Therapist training, supervision, and quality control
Therapists will be licensed clinical psychologists, psychologists in training or fifth-year
clinical psychology students under supervision. As all communication with the patients is
stored in the platform, continuous monitoring and supervision is possible and will be
provided by the study coordinator to ensure adherence. All assessors will be trained on the
use of the primary outcome measure, the YGTSS (32) using case examples, and inter-rater
reliability scores will be obtained. The study is approves by the Ethical Review Authority.

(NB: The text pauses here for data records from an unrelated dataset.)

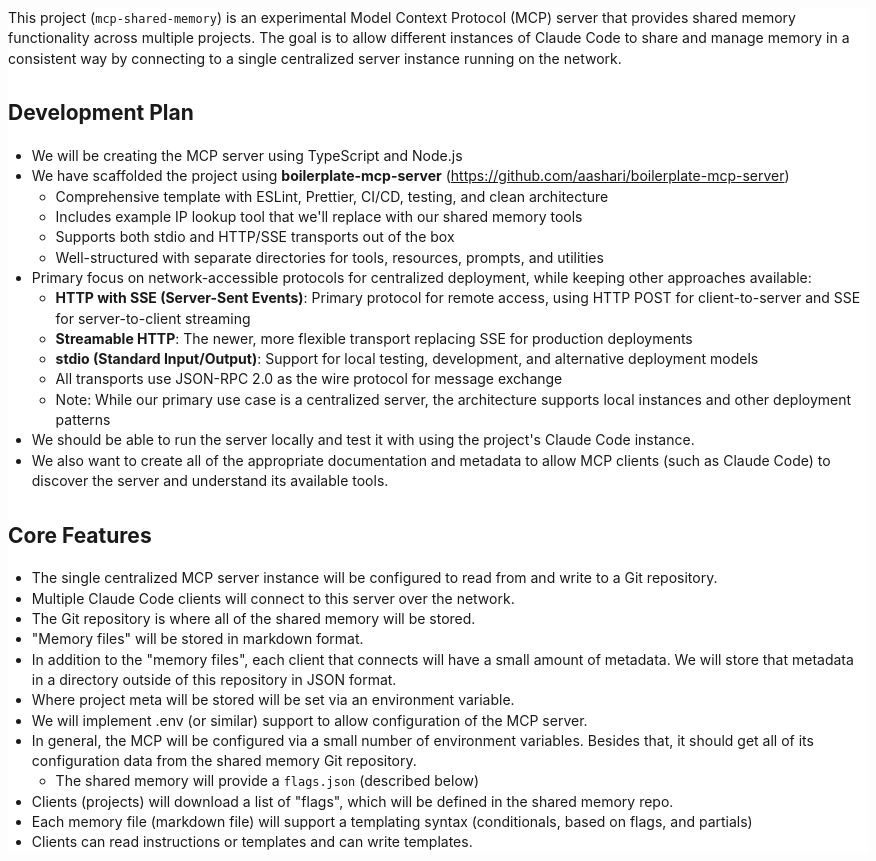 This project (`mcp-shared-memory`) is an experimental Model Context Protocol (MCP) server that provides shared
memory functionality across multiple projects. The goal is to allow different instances of Claude Code to share
and manage memory in a consistent way by connecting to a single centralized server instance running on the network.

## Development Plan

- We will be creating the MCP server using TypeScript and Node.js
- We have scaffolded the project using **boilerplate-mcp-server** (https://github.com/aashari/boilerplate-mcp-server)
  - Comprehensive template with ESLint, Prettier, CI/CD, testing, and clean architecture
  - Includes example IP lookup tool that we'll replace with our shared memory tools
  - Supports both stdio and HTTP/SSE transports out of the box
  - Well-structured with separate directories for tools, resources, prompts, and utilities
- Primary focus on network-accessible protocols for centralized deployment, while keeping other approaches available:
  - **HTTP with SSE (Server-Sent Events)**: Primary protocol for remote access, using HTTP POST for client-to-server and SSE for server-to-client streaming
  - **Streamable HTTP**: The newer, more flexible transport replacing SSE for production deployments
  - **stdio (Standard Input/Output)**: Support for local testing, development, and alternative deployment models
  - All transports use JSON-RPC 2.0 as the wire protocol for message exchange
  - Note: While our primary use case is a centralized server, the architecture supports local instances and other deployment patterns
- We should be able to run the server locally and test it with using the project's Claude Code instance.
- We also want to create all of the appropriate documentation and metadata to allow MCP clients (such as Claude Code)
  to discover the server and understand its available tools.

## Core Features

- The single centralized MCP server instance will be configured to read from and write to a Git repository.
- Multiple Claude Code clients will connect to this server over the network.
- The Git repository is where all of the shared memory will be stored.
- "Memory files" will be stored in markdown format.
- In addition to the "memory files", each client that connects will have a small amount of metadata. We will
  store that metadata in a directory outside of this repository in JSON format.
- Where project meta will be stored will be set via an environment variable.
- We will implement .env (or similar) support to allow configuration of the MCP server.
- In general, the MCP will be configured via a small number of environment variables. Besides that, it
  should get all of its configuration data from the shared memory Git repository.
  - The shared memory will provide a `flags.json` (described below)
- Clients (projects) will download a list of "flags", which will be defined in the shared memory repo.
- Each memory file (markdown file) will support a templating syntax (conditionals, based on flags, and partials)
- Clients can read instructions or templates and can write templates.
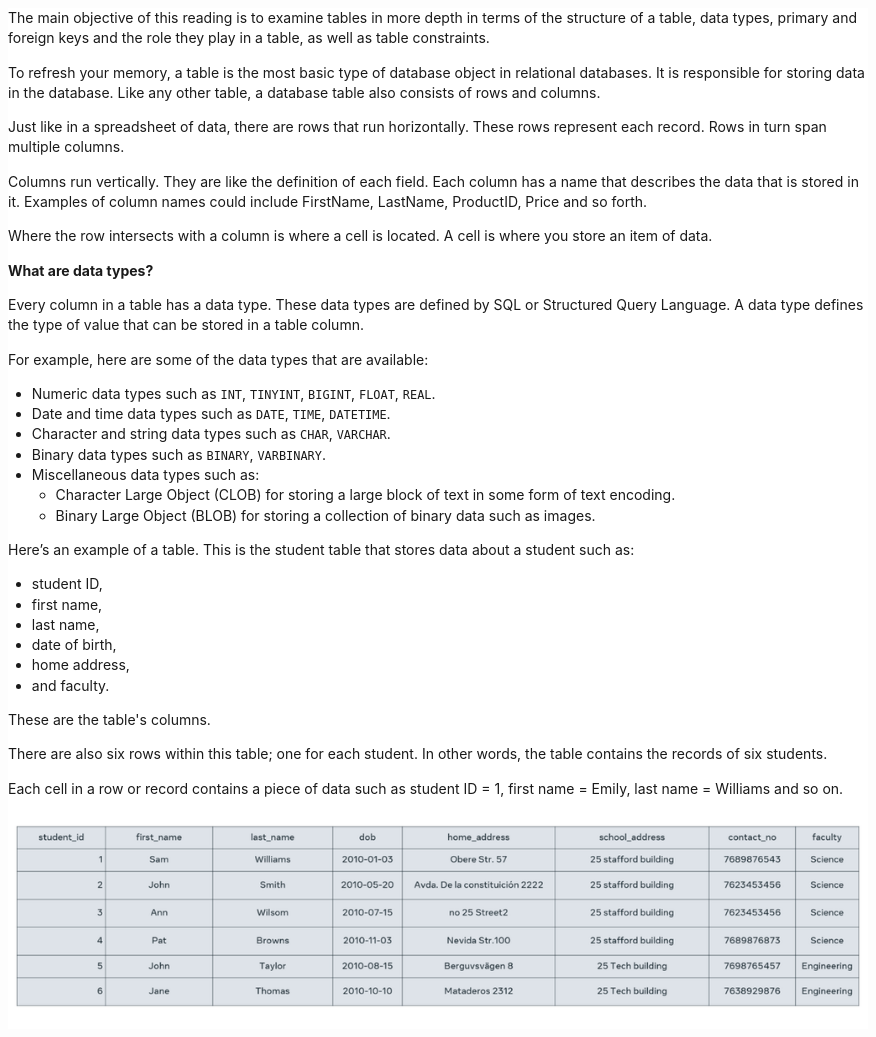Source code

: The main objective of this reading is to examine tables in more depth in terms of the structure of a table, data types, primary and foreign keys and the role they play in a table, as well as table constraints.

To refresh your memory, a table is the most basic type of database object in relational databases. It is responsible for storing data in the database. Like any other table, a database table also consists of rows and columns.

Just like in a spreadsheet of data, there are rows that run horizontally. These rows represent each record. Rows in turn span multiple columns.

Columns run vertically. They are like the definition of each field. Each column has a name that describes the data that is stored in it. Examples of column names could include FirstName, LastName, ProductID, Price and so forth.

Where the row intersects with a column is where a cell is located. A cell is where you store an item of data.

**What are data types?**

Every column in a table has a data type. These data types are defined by SQL or Structured Query Language. A data type defines the type of value that can be stored in a table column.

For example, here are some of the data types that are available:

- Numeric data types such as `INT`, `TINYINT`, `BIGINT`, `FLOAT`, `REAL`.
- Date and time data types such as `DATE`, `TIME`, `DATETIME`.
- Character and string data types such as `CHAR`, `VARCHAR`.
- Binary data types such as `BINARY`, `VARBINARY`.
- Miscellaneous data types such as:
  - Character Large Object (CLOB) for storing a large block of text in some form of text encoding.
  - Binary Large Object (BLOB) for storing a collection of binary data such as images.

Here’s an example of a table. This is the student table that stores data about a student such as:

- student ID,
- first name,
- last name,
- date of birth,
- home address,
- and faculty.

These are the table's columns.

There are also six rows within this table; one for each student. In other words, the table contains the records of six students.

Each cell in a row or record contains a piece of data such as student ID = 1, first name = Emily, last name = Williams and so on.

![studentTable](../0.Pics/StudentsTable.png)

The trial will be conducted in accordance with Good Clinical Practice (GCP) and results will
be reported in accordance with the CONSORT statement for non-pharmacological trials.
Statistical analysis
Power calculation
Given a standardized (Cohen's d) within-group effect size of 0.5 to 1 in previous research of
remote therapy for TS/CTD (30), we aim to recruit 30 participants in order to be able to
detect an effect size of d = 0.7, allowing for a 20% dropout (90% power, alpha 0.05). The
primary outcome analysis will also inform the power analyses of a future large-scale
randomised controlled trial via the variance of intercept, fixed effects, random effects, and
residual variance for the YGTSS in the mixed effects model. These estimates will help us
select the appropriate number of participants to make the results from the randomised
controlled trial informative and useful.
Outcome analyses
The primary and secondary outcome measures will be evaluated using mixed-effects linear
regression models with a fixed effect of time, as well as random intercept and random slope
specifications for each individual. Within-group effect sizes will be calculated using
Cohen's d by dividing the mean change between the time-points by the pooled standard
deviation of that measure at pre-treatment. To maximize replicability and transparency, all
statistical code will be published in public repositories.